Seslendirme yaptığı dönemde yaşadığı anılara birlikte değinen Tekeş, “2003 evet üstelik 2004 yılında TRT’üstelik tıpkı film alıyoruz. Neşeli tıpkı Kore filmiydi. Evvel Sorun Ülker’in, sonradan Beklenti Belen’in, sonradan dahi benim repliğim var. O kadar hareketli kim 30 birey var içeride. 5 mikrofon var ve dizge sırası gelince giriyor. Bizden geçmiş Sorun Abla var amma onun de kulaklığı yok. Duymadığı üzere onun repliği geçince birlikte söylemeye devam ediyor. bu arada Ümit’in ve benim repliğim üstelik geçiyor. Vasıta bitmeme ediyor, durduramıyoruz. Mualla Gül ve Sezai Okumuş gibi o büyüklüğünde balaban insanlar var kim. Yönetmen durdurmayınca tığ bile ayrımsız şey yapamadık. Öyle geçmişti. Sevgili Bacı hepimizin repliğini biricik başına okumuştu. Fakat tulum anahtar çokça keyifliydi. Şu zaman yaptığımız hisse senedi bunaltıcı. Stüdyo sayısı fazlalaşınca ve dünyalık da azalınca gayda kayıt bitti. Çünkü imdi hisse senedi yapıp artık mülk temizlemek istiyoruz. Çünkü vaktiyle ayrımsız işle kazandığımız parayı şu dakika üç işle kazanmaya çalışıyoruz. Bu birlikte bence kaliteyi düşürdü.” dedi.

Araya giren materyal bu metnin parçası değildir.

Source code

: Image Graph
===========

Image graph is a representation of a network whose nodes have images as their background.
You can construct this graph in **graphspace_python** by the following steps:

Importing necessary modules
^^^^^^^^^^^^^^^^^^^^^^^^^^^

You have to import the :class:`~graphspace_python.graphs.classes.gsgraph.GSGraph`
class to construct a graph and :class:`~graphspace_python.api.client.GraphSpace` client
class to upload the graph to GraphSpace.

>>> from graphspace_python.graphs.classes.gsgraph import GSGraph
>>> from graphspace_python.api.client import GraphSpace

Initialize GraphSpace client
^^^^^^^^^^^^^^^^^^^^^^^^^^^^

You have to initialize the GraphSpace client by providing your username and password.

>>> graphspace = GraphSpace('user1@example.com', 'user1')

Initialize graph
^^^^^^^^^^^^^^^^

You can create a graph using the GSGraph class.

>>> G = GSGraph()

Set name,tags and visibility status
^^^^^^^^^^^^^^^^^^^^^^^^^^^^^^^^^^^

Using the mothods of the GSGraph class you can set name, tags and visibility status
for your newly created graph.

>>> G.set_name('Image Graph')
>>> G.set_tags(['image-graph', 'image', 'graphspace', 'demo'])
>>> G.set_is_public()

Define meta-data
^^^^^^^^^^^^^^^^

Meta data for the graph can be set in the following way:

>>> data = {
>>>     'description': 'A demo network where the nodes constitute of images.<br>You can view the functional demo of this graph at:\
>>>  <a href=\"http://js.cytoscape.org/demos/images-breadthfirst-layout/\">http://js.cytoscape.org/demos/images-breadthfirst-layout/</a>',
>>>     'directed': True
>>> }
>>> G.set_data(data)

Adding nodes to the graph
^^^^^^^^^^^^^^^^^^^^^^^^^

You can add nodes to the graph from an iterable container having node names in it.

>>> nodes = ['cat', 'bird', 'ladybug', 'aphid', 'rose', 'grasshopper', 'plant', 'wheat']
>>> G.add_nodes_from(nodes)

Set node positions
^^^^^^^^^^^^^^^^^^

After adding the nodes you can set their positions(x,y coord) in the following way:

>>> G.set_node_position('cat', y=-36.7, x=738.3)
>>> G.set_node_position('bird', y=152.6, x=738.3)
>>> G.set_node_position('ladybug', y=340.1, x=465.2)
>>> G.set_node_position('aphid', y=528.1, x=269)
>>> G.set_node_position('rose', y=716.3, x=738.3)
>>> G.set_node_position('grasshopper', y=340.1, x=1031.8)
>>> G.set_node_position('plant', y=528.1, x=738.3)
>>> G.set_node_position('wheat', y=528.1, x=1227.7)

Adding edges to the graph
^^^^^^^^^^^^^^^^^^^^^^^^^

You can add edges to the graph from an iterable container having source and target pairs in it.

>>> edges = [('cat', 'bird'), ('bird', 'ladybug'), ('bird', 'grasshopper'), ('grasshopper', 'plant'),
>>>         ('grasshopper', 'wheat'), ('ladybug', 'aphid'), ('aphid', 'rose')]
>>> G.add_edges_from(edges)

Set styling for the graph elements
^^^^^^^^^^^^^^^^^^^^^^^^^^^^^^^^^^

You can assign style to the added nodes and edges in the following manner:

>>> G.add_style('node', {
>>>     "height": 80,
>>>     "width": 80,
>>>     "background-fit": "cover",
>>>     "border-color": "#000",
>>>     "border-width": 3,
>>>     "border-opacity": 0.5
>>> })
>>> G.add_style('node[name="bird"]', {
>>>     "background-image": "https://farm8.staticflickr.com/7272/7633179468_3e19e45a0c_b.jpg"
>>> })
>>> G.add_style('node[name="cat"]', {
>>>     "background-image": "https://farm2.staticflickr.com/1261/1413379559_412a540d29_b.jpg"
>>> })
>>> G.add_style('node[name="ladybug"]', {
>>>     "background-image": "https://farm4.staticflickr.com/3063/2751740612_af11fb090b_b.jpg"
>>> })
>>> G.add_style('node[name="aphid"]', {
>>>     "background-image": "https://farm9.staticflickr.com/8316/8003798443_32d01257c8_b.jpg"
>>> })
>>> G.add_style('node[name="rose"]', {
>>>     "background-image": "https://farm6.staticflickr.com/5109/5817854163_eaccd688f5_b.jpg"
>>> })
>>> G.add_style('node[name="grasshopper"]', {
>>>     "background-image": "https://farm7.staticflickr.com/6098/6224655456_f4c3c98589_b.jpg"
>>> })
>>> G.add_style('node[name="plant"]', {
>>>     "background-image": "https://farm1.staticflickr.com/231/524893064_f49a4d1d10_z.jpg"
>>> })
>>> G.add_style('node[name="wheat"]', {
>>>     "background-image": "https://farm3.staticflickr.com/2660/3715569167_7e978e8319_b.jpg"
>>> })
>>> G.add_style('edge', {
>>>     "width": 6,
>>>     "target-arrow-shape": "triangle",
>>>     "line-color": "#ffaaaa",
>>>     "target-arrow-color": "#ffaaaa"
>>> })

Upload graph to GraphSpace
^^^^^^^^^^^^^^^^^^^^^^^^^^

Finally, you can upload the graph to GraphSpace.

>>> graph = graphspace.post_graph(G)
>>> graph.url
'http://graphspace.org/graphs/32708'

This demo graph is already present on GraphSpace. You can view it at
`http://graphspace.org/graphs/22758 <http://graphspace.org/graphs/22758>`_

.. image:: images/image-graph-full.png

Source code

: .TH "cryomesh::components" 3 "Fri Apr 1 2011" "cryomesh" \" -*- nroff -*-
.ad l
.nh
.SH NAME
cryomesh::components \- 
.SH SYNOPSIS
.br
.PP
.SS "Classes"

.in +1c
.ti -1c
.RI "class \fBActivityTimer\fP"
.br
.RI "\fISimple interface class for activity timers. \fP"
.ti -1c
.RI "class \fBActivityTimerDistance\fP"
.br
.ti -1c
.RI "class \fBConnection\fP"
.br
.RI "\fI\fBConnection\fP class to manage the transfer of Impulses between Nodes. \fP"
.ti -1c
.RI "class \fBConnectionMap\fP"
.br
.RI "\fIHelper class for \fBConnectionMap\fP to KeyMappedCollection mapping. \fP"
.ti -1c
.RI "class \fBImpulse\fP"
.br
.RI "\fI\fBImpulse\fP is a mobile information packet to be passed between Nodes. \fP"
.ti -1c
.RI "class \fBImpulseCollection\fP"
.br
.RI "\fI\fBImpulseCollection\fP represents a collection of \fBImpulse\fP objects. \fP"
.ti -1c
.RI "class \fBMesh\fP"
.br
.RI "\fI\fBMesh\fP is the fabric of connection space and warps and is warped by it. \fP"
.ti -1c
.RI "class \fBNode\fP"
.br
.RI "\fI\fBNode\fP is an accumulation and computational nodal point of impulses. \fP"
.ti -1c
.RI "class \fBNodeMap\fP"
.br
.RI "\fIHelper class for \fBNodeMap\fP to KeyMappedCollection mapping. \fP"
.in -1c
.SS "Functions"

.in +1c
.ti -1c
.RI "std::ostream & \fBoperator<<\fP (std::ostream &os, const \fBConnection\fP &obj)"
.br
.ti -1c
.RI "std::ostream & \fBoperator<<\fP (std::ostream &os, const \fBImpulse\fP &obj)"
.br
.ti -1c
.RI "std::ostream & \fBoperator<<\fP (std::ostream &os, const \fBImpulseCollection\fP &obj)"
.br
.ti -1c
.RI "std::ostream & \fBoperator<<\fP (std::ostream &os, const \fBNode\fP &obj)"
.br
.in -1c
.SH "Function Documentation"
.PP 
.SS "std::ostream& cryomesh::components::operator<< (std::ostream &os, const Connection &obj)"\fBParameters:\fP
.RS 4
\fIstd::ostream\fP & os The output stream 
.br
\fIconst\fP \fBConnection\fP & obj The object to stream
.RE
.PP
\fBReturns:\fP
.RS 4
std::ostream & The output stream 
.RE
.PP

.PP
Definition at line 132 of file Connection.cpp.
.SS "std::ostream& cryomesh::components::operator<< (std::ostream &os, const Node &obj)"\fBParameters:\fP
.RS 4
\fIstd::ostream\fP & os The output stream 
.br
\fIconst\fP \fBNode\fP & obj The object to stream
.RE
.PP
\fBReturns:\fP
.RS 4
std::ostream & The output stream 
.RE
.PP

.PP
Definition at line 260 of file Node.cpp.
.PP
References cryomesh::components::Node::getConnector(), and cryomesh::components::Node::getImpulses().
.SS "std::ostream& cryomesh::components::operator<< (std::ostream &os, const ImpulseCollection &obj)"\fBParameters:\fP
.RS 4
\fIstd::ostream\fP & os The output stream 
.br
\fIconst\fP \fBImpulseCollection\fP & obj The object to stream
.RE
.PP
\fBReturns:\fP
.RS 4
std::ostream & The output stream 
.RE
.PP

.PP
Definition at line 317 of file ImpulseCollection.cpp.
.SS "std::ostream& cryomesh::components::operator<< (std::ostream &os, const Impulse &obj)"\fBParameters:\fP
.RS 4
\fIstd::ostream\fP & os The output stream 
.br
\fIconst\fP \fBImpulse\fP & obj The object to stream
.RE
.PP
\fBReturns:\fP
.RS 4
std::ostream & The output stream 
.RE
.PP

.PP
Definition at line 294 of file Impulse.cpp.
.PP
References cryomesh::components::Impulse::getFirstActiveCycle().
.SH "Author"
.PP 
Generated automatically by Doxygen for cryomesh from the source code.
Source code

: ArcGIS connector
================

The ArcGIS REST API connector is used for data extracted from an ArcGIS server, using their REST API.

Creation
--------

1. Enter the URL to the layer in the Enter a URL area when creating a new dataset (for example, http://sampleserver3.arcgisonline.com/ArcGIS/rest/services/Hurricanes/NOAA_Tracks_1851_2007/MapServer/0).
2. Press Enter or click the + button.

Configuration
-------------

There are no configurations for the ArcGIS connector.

Tekeş, mesleksel ideal namına türe ettiği konuma gelmiş tıpkısı kürsü manzara ettiğini aktararak, “Dublajcının tıpkı özelliği vardır; mutlu ve huzurluysa adamakıllı iş menfaat. Benim başladığım dönemde dublaj çok iyiydi. Demin hem sayı yükseldiği hem da kazanmak bu büyüklüğünde yalınç olduğu amacıyla kalite düştü. Benden geçmiş periyot çok iyi ayrımsız dönemdi. Oradan insanları de yavaş yavaş kaybediyoruz. Sungun Babacan, Sezai Okumuş, Iştiyak Akış, Bükülme Parscan… Bence dublaja almak bu kadar gösterişsiz olmamalı.” diye niteleyerek konuştu.